Ingredients:
- 1 cup (226g) unsalted butter, room temperature
- 0.75 cup (150g) granulated sugar
- 1 large egg, room temperature
- 1 tsp pure vanilla extract
- 2.25 cups (280g) all-purpose flour
- 0.5 tsp baking powder
- 0.25 tsp fine sea salt
- 8 oz (225g) full-fat block cream cheese, softened
- 2 cups (240g) powdered sugar, sifted
- 1 tsp lemon zest
- 1.5 tbsp heavy cream
- 1 cup fresh blueberries
- 2 cups fresh strawberries, hulled and sliced
- 0.5 cup fresh raspberries
Instructions:
- Preheat your oven to 350°F (175°C). In a large bowl or stand mixer, cream the room-temperature butter and granulated sugar until pale and fluffy, approximately 3 minutes.
- Beat in the egg and vanilla extract until well combined. Gradually add the flour, baking powder, and salt, mixing until a soft dough forms. Do not overmix.
- Line a 12-inch pizza pan with parchment paper. Press the dough evenly into the pan, leaving a half-inch border. Bake for 12 minutes until the edges are just barely golden. Allow the crust to cool completely.

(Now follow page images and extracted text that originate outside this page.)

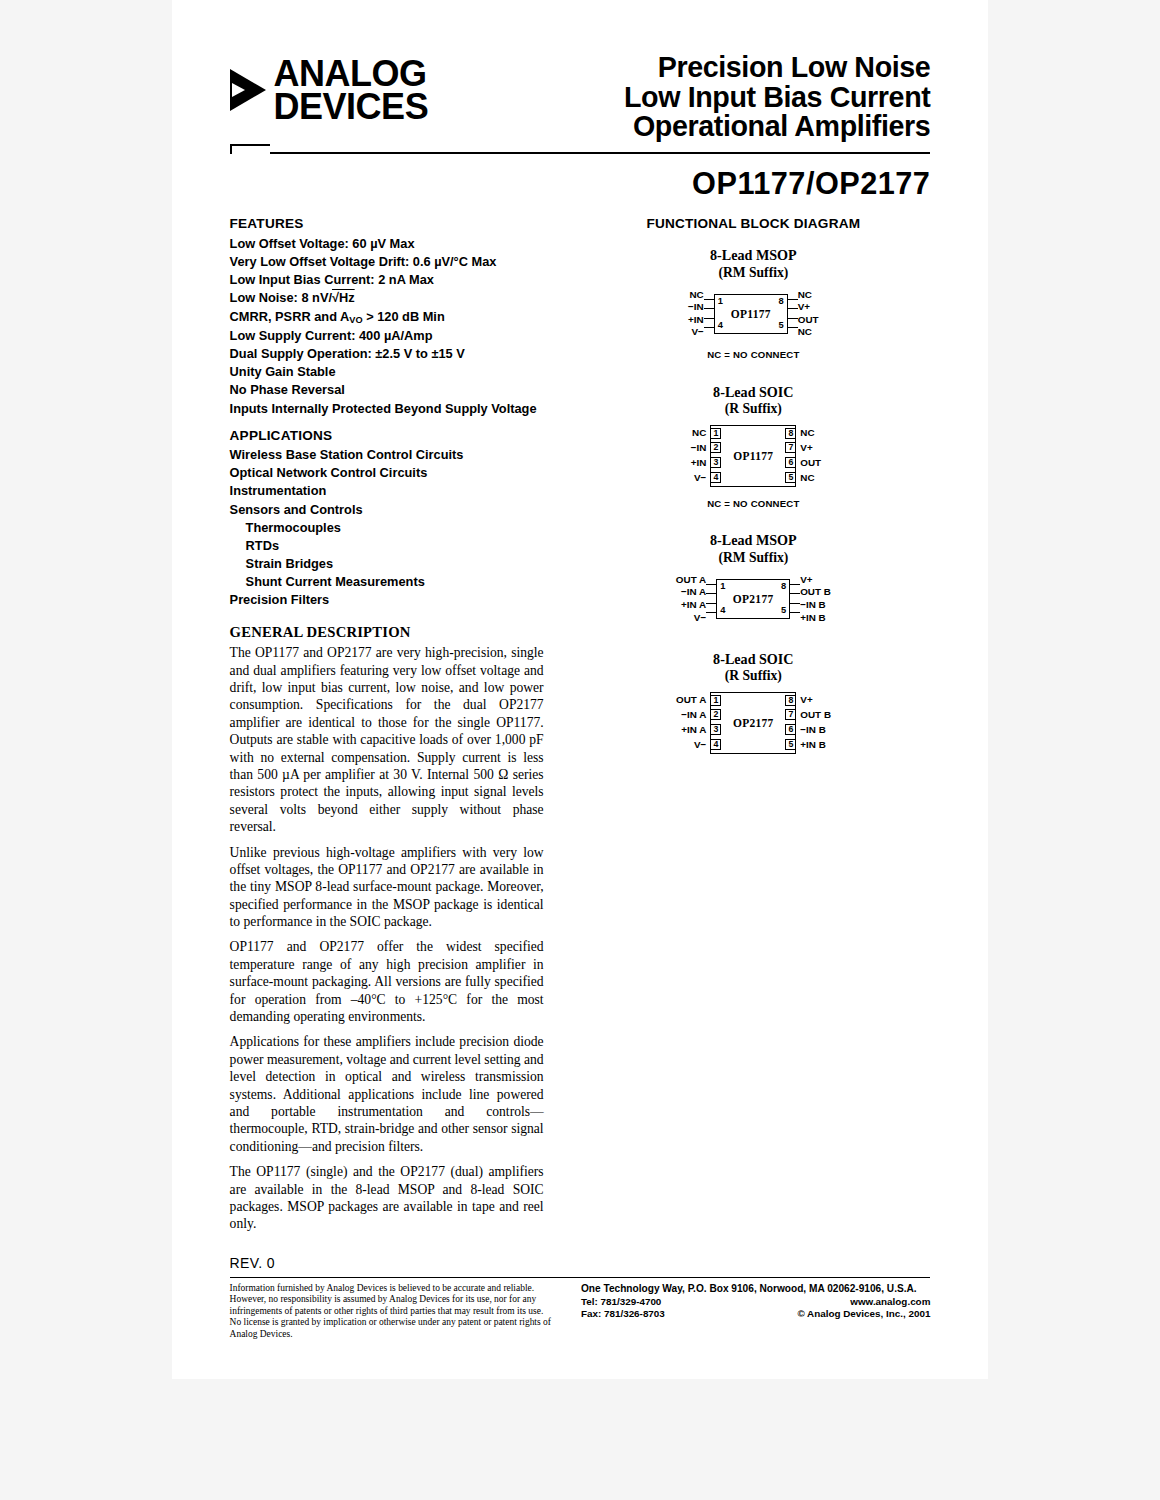ANALOG DEVICES
Precision Low Noise
Low Input Bias Current
Operational Amplifiers
OP1177/OP2177
FEATURES
Low Offset Voltage: 60 µV Max
Very Low Offset Voltage Drift: 0.6 µV/°C Max
Low Input Bias Current: 2 nA Max
Low Noise: 8 nV/√Hz
CMRR, PSRR and AVO > 120 dB Min
Low Supply Current: 400 µA/Amp
Dual Supply Operation: ±2.5 V to ±15 V
Unity Gain Stable
No Phase Reversal
Inputs Internally Protected Beyond Supply Voltage
APPLICATIONS
Wireless Base Station Control Circuits
Optical Network Control Circuits
Instrumentation
Sensors and Controls
Thermocouples
RTDs
Strain Bridges
Shunt Current Measurements
Precision Filters
GENERAL DESCRIPTION
The OP1177 and OP2177 are very high-precision, single and dual amplifiers featuring very low offset voltage and drift, low input bias current, low noise, and low power consumption. Specifications for the dual OP2177 amplifier are identical to those for the single OP1177. Outputs are stable with capacitive loads of over 1,000 pF with no external compensation. Supply current is less than 500 µA per amplifier at 30 V. Internal 500 Ω series resistors protect the inputs, allowing input signal levels several volts beyond either supply without phase reversal.
Unlike previous high-voltage amplifiers with very low offset voltages, the OP1177 and OP2177 are available in the tiny MSOP 8-lead surface-mount package. Moreover, specified performance in the MSOP package is identical to performance in the SOIC package.
OP1177 and OP2177 offer the widest specified temperature range of any high precision amplifier in surface-mount packaging. All versions are fully specified for operation from –40°C to +125°C for the most demanding operating environments.
Applications for these amplifiers include precision diode power measurement, voltage and current level setting and level detection in optical and wireless transmission systems. Additional applications include line powered and portable instrumentation and controls—thermocouple, RTD, strain-bridge and other sensor signal conditioning—and precision filters.
The OP1177 (single) and the OP2177 (dual) amplifiers are available in the 8-lead MSOP and 8-lead SOIC packages. MSOP packages are available in tape and reel only.
FUNCTIONAL BLOCK DIAGRAM
8-Lead MSOP
(RM Suffix)
| NC −IN +IN V− | | 1 8 OP1177 4 5 | | NC V+ OUT NC |
NC = NO CONNECT
8-Lead SOIC
(R Suffix)
| NC −IN +IN V− | 1 2 3 4 OP1177 8 7 6 5 | NC V+ OUT NC |
NC = NO CONNECT
8-Lead MSOP
(RM Suffix)
| OUT A −IN A +IN A V− | | 1 8 OP2177 4 5 | | V+ OUT B −IN B +IN B |
8-Lead SOIC
(R Suffix)
| OUT A −IN A +IN A V− | 1 2 3 4 OP2177 8 7 6 5 | V+ OUT B −IN B +IN B |
REV. 0
Information furnished by Analog Devices is believed to be accurate and reliable. However, no responsibility is assumed by Analog Devices for its use, nor for any infringements of patents or other rights of third parties that may result from its use. No license is granted by implication or otherwise under any patent or patent rights of Analog Devices.
One Technology Way, P.O. Box 9106, Norwood, MA 02062-9106, U.S.A.
| Tel: 781/329-4700 | www.analog.com |
| Fax: 781/326-8703 | © Analog Devices, Inc., 2001 |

- In a medium bowl, whip the softened cream cheese, sifted powdered sugar, lemon zest, and heavy cream until smooth and spreadable.
- Using an offset spatula, spread the cream cheese icing evenly over the cooled sugar cookie crust, creating a moisture barrier for the fruit.
- Arrange the blueberries in the top-left quadrant to represent the stars. Arrange sliced strawberries and raspberries in alternating horizontal rows to create the stripes. Chill for at least 30 minutes before slicing.